-- About this exercise --
Rewrite the text lines of every item below, swapping "Kreisverbände" for "Ortsverbände" wherever it occurs and keeping everything else the same. Leave the pictures out of your answer.

(Page images and extracted text)
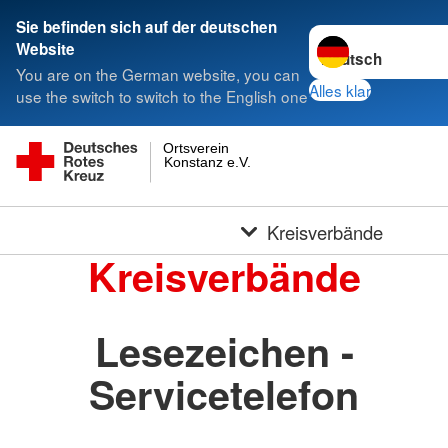
Sie befinden sich auf der deutschen
Sprache wechseln 
Website
You are on the German website, you can
Alles klar
use the switch to switch to the English one
Ortsverein
Konstanz e.V.
Kreisverbände
Kreisverbände
Lesezeichen -
Servicetelefon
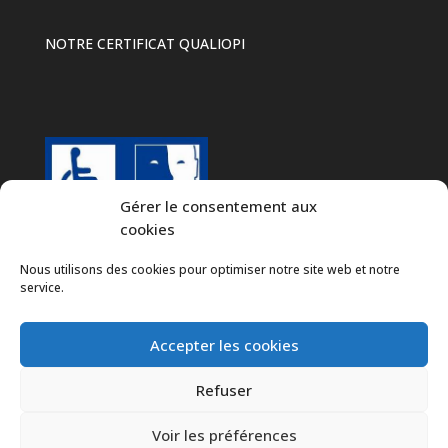
NOTRE CERTIFICAT QUALIOPI
Gérer le consentement aux
cookies
Nous utilisons des cookies pour optimiser notre site web et notre
service.
Accepter les cookies
Refuser
Voir les préférences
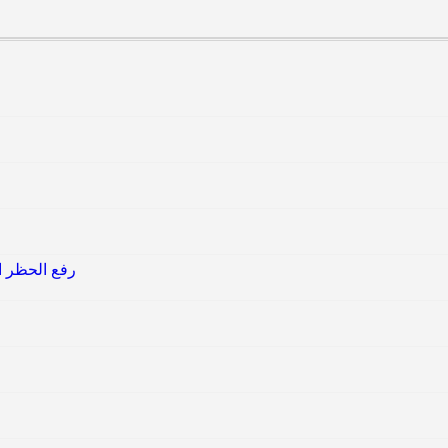
رفع الحظر ال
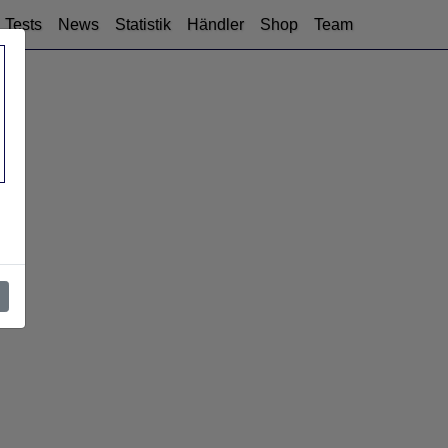
Tests
News
Statistik
Händler
Shop
Team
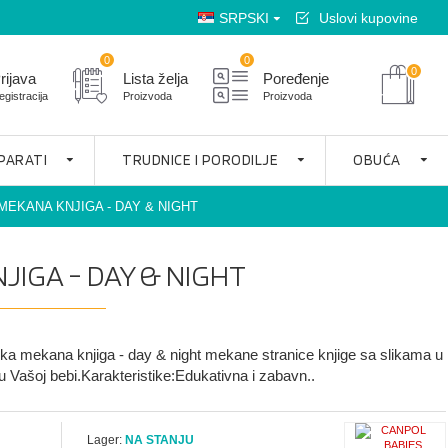
SRPSKI
Uslovi kupovine
0
0
0
rijava
Lista želja
Poređenje
egistracija
Proizvoda
Proizvoda
APARATI
TRUDNICE I PORODILJE
OBUĆA
EKANA KNJIGA - DAY & NIGHT
IGA - DAY & NIGHT
ka mekana knjiga - day & night mekane stranice knjige sa slikama u
ju Vašoj bebi.Karakteristike:Edukativna i zabavn..
Lager:
NA STANJU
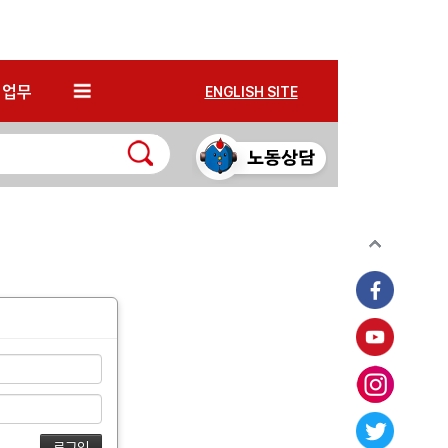
*
업무
ENGLISH SITE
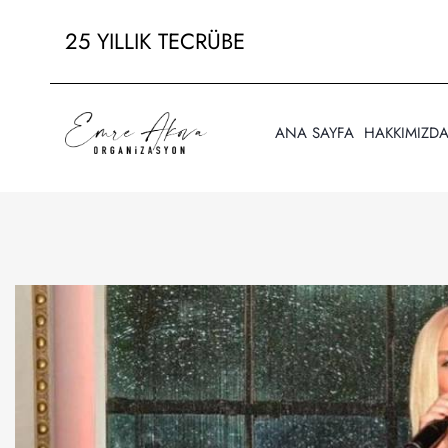
25 YILLIK TECRÜBE
ANA SAYFA
HAKKIMIZD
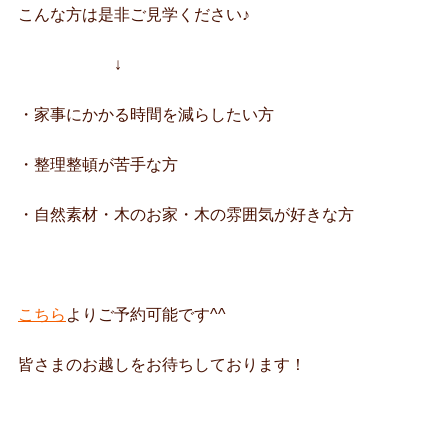
こんな方は是非ご見学ください♪
↓
・家事にかかる時間を減らしたい方
・整理整頓が苦手な方
・自然素材・木のお家・木の雰囲気が好きな方
こちら
よりご予約可能です^^
皆さまのお越しをお待ちしております！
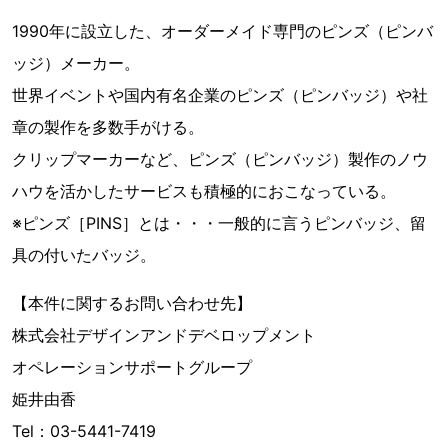
1990年に設立した、オーダーメイド専門のピンズ（ピンバ
ッジ）メーカー。
世界イベントや国内有名企業のピンズ（ピンバッジ）や社
章の製作を多数手がける。
クリップマーカーなど、ピンズ（ピンバッジ）製作のノウ
ハウを活かしたサービスも積極的におこなっている。
※ピンズ［PINS］とは・・・一般的に言うピンバッジ、留
具の付いたバッジ。
【本件に関するお問い合わせ先】
株式会社デザインアンドデベロップメント
オペレーションサポートグループ
姫井由香
Tel：03-5441-7419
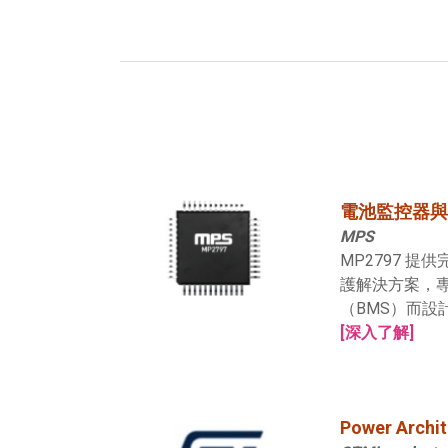
電池監控器與
MPS
MP2797 提供
護解決方案，
（BMS）而設
[深入了解]
Power Archi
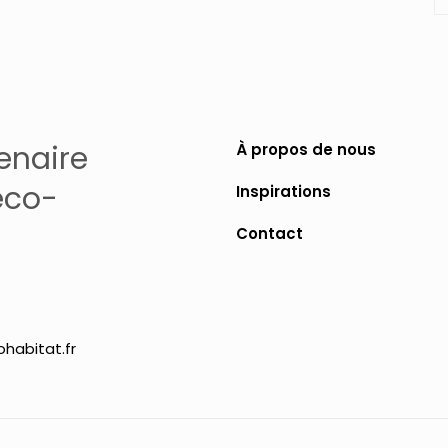
enaire
À propos de nous
éco-
Inspirations
Contact
habitat.fr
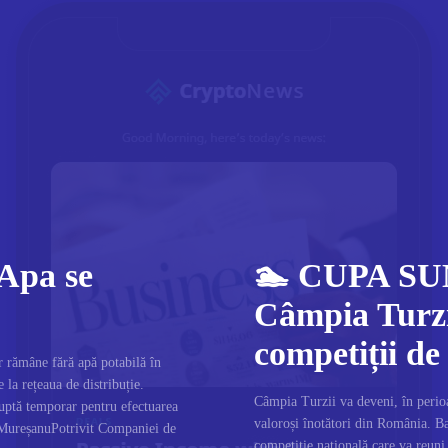
 Apa se
🏊 CUPA SU
Câmpia Turzi
competiții de
 rămâne fără apă potabilă în
 la rețeaua de distribuție.
Câmpia Turzii va deveni, în perioa
uptă temporar pentru efectuarea
valoroși înotători din România. 
 MureșanuPotrivit Companiei de
competiție națională care va reuni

-- Task result --
Sie befinden sich auf der deutschen
Sprache wechseln 
Website
You are on the German website, you can
Alles klar
use the switch to switch to the English one
Ortsverein
Konstanz e.V.
Ortsverbände
Ortsverbände
Lesezeichen -
Servicetelefon
NOTRE CERTIFICAT QUALIOPI
Gérer le consentement aux
cookies
Nous utilisons des cookies pour optimiser notre site web et notre
service.
Accepter les cookies
Refuser
Voir les préférences
رفع الحظر ال
Tests
News
Statistik
Händler
Shop
Team
SRPSKI
Uslovi kupovine
0
0
0
rijava
Lista želja
Poređenje
egistracija
Proizvoda
Proizvoda
APARATI
TRUDNICE I PORODILJE
OBUĆA
EKANA KNJIGA - DAY & NIGHT
IGA - DAY & NIGHT
ka mekana knjiga - day & night mekane stranice knjige sa slikama u
ju Vašoj bebi.Karakteristike:Edukativna i zabavn..
Lager:
NA STANJU
*
업무
ENGLISH SITE
25 YILLIK TECRÜBE
ANA SAYFA
HAKKIMIZD
こんな方は是非ご見学ください♪
↓
・家事にかかる時間を減らしたい方
・整理整頓が苦手な方
・自然素材・木のお家・木の雰囲気が好きな方
こちら
よりご予約可能です^^
皆さまのお越しをお待ちしております！
1990年に設立した、オーダーメイド専門のピンズ（ピンバ
ッジ）メーカー。
世界イベントや国内有名企業のピンズ（ピンバッジ）や社
章の製作を多数手がける。
クリップマーカーなど、ピンズ（ピンバッジ）製作のノウ
ハウを活かしたサービスも積極的におこなっている。
※ピンズ［PINS］とは・・・一般的に言うピンバッジ、留
具の付いたバッジ。
【本件に関するお問い合わせ先】
株式会社デザインアンドデベロップメント
オペレーションサポートグループ
姫井由香
Tel：03-5441-7419
電池監控器與
MPS
MP2797 提供
護解決方案，
（BMS）而設
[深入了解]
Power Archi
enaire
À propos de nous
éco-
Inspirations
Contact
habitat.fr
 Apa se
🏊 CUPA SU
Câmpia Turzi
competiții de
 rămâne fără apă potabilă în
 la rețeaua de distribuție.
Câmpia Turzii va deveni, în perioa
uptă temporar pentru efectuarea
valoroși înotători din România. 
 MureșanuPotrivit Companiei de
competiție națională care va reuni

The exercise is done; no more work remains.